ECLI:NL:RBDHA:2023:5739
Rechtbank Den Haag
- Eerste aanleg - enkelvoudig
- Rechtspraak.nl
Weigering omgevingsvergunning voor plaatsing tuinberging met overkapping en de toepassing van het gelijkheids- en vertrouwensbeginsel
In deze zaak hebben eisers, wonende te [woonplaats], beroep ingesteld tegen de weigering van het college van burgemeester en wethouders van Kaag en Braassem om hen een omgevingsvergunning te verlenen voor de plaatsing van een tuinberging met overkapping op hun perceel aan de [adres 1] [nummers] te [plaats]. Het primaire besluit van 11 september 2020 wees de aanvraag af op grond van strijd met het bestemmingsplan. In het bestreden besluit van 11 februari 2021 verklaarde verweerder het bezwaar ongegrond.
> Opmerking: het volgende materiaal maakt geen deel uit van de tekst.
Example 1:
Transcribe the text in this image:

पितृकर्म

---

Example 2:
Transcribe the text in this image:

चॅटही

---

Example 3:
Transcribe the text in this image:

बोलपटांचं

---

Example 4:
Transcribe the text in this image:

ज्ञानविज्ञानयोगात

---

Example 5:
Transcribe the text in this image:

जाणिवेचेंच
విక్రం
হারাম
Tijdens de zitting op 17 januari 2023 is het beroep gelijktijdig behandeld met een andere procedure van eisers. De rechtbank heeft vastgesteld dat eisers procesbelang hebben, ondanks de verkoop van hun perceel op 24 november 2021.
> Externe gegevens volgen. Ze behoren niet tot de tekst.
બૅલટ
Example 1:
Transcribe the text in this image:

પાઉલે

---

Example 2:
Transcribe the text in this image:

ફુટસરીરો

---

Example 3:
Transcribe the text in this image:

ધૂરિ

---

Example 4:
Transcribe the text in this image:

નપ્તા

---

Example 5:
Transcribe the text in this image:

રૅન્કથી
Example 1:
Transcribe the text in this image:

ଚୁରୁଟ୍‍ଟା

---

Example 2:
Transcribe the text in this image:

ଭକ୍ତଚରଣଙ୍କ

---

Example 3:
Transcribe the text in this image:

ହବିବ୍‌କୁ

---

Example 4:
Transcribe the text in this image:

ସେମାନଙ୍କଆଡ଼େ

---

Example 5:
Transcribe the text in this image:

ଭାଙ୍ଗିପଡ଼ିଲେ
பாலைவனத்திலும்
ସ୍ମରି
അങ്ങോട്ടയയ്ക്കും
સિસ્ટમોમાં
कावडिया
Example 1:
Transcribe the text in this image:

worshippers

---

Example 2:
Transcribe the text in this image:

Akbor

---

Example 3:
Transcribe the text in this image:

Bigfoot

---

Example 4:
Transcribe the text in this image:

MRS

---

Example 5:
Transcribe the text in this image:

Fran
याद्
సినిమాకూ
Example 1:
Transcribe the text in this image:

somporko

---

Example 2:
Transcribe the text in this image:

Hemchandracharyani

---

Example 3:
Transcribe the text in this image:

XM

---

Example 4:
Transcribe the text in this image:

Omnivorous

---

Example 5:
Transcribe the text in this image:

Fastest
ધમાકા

De rechtbank oordeelt dat de weigering van de omgevingsvergunning terecht was, omdat de aanvraag in strijd was met het bestemmingsplan. Eisers voerden aan dat de besluitvorming onzorgvuldig was en dat er bijzondere omstandigheden waren die een vergunning rechtvaardigden. De rechtbank concludeert dat de gemaakte fout in de bestemming van het perceel door verweerder kon worden hersteld en dat de besluitvorming niet onzorgvuldig was. De rechtbank heeft ook het beroep op het vertrouwensbeginsel en het gelijkheidsbeginsel van eisers afgewezen, omdat niet was aangetoond dat er toezeggingen waren gedaan die het vertrouwen rechtvaardigden.
De rechtbank verklaart het beroep gegrond, vernietigt het bestreden besluit, maar laat de rechtsgevolgen in stand. Verweerder wordt veroordeeld tot vergoeding van het griffierecht en de proceskosten van eisers, die zijn vastgesteld op € 1.674,-. De uitspraak is gedaan door mr. D.A.J. Overdijk op 8 maart 2023.